Le gouvernement togolais supprime l’obligation de visa pour les citoyens africains munis d’un passeport valide. La mesure, annoncée à Lomé, s’inscrit dans une volonté affichée de renforcer l’intégration régionale et de faire du pays une plateforme d’échanges en Afrique de l’Ouest.
Le Togo ouvre davantage ses frontières au continent africain. Dans un communiqué publié le 18 mai 2026 à Lomé, le gouvernement a annoncé la suppression de l’obligation de visa d’entrée pour les ressortissants des États africains détenteurs d’un passeport national en cours de validité.
La décision, signée par le ministre de la Sécurité et de la Protection civile, le colonel Calixte Batossie Madjoulba, autorise désormais les voyageurs africains à séjourner sur le territoire togolais jusqu’à 30 jours sans visa préalable.
Cette exemption ne signifie toutefois pas une entrée totalement libre. Les autorités exigent que les visiteurs effectuent une déclaration de voyage en ligne au moins 24 heures avant leur arrivée. Une fois enregistrés sur la plateforme officielle, les voyageurs devront présenter un bordereau de voyage aux postes frontaliers.
Le ministère précise également que les règles liées à l’immigration, à la sécurité et à la santé publique restent pleinement applicables. Les sanctions prévues en cas de séjour irrégulier ou d’entrée non conforme demeurent elles aussi en vigueur.
Une politique d’ouverture assumée
À travers cette réforme, les autorités togolaises affichent une ambition plus large : renforcer l’attractivité du pays et faciliter les mobilités sur le continent.
Le gouvernement affirme vouloir inscrire cette mesure dans une dynamique « d’ouverture, de modernisation et d’intégration africaine ». Lomé ambitionne notamment de consolider sa position de hub régional de services, d’affaires, de culture et d’échanges humains.
Dans un contexte où plusieurs pays africains multiplient les initiatives pour faciliter la circulation des citoyens du continent, le Togo rejoint ainsi le cercle des États qui misent sur une mobilité africaine plus fluide pour stimuler les échanges économiques, touristiques et culturels.
La suppression des visas pour les Africains représente un signal politique fort dans une région où les procédures administratives restent souvent un frein aux déplacements.

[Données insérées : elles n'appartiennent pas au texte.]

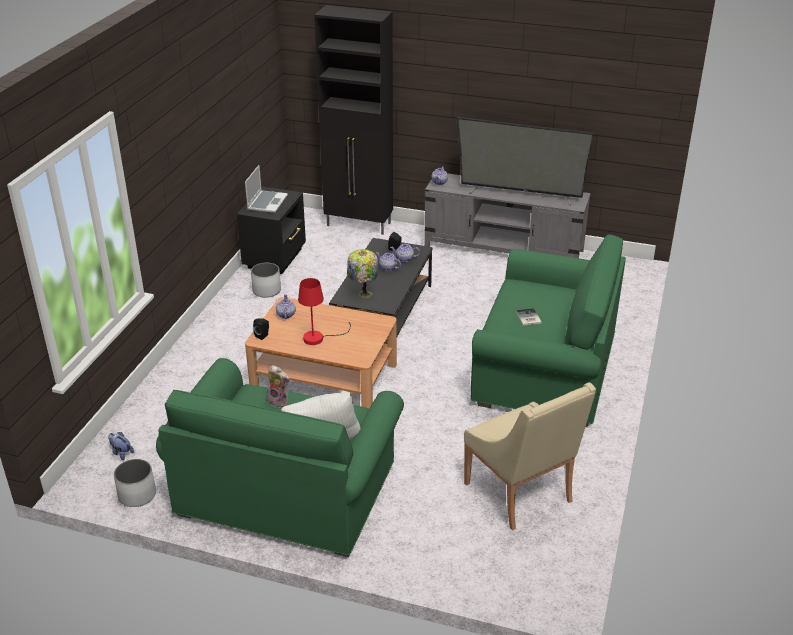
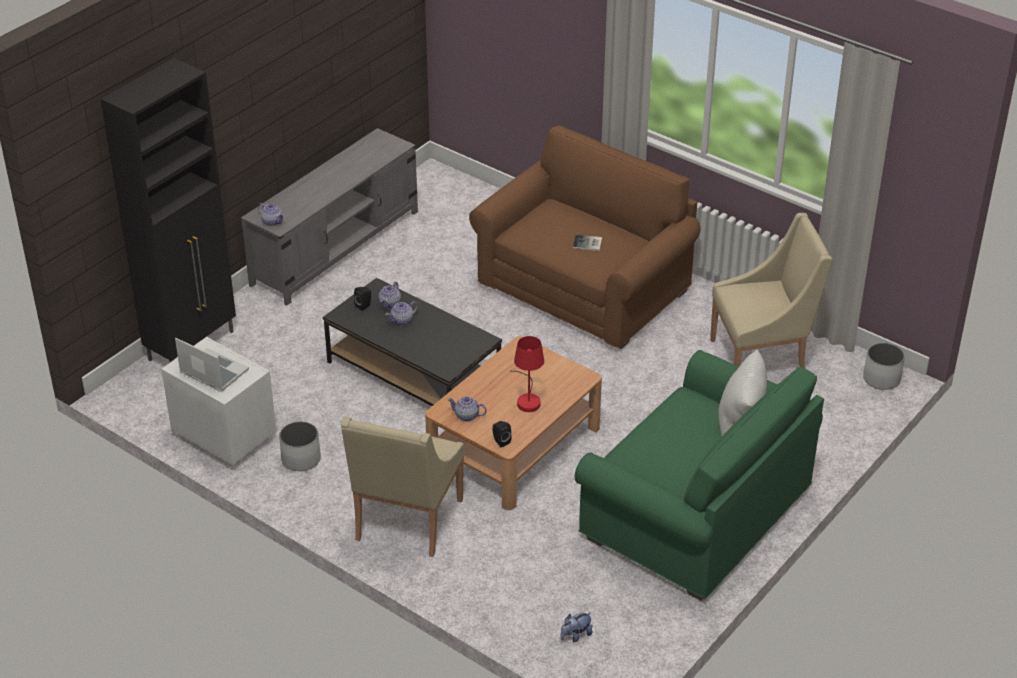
camera: 70 degrees left, 5 degrees up
(137, 495) = (655, 630): white planter -> white planter (881, 379)
(220, 347) = (406, 522): none -> beige armchair
(276, 258) = (224, 436): black nightstand -> white nightstand
(280, 401) = (651, 441): plush toy -> none
(363, 294) = (447, 351): table lamp -> none
(520, 194) = (345, 173): television -> none
(544, 369) = (584, 289): green sofa -> brown sofa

Pour les voyageurs, entrepreneurs, étudiants ou acteurs culturels africains, cette mesure pourrait simplifier les déplacements vers le Togo, réduire certains coûts liés aux démarches consulaires et encourager les échanges régionaux.
Elle intervient également à un moment où les débats sur l’intégration africaine, la libre circulation et la coopération économique prennent une place croissante sur le continent, notamment dans le cadre de la Zone de libre-échange continentale africaine (ZLECAf).
À ce stade, les autorités togolaises n’ont toutefois communiqué ni calendrier complémentaire ni éventuelle période de transition concernant les ajustements techniques de la plateforme de déclaration de voyage.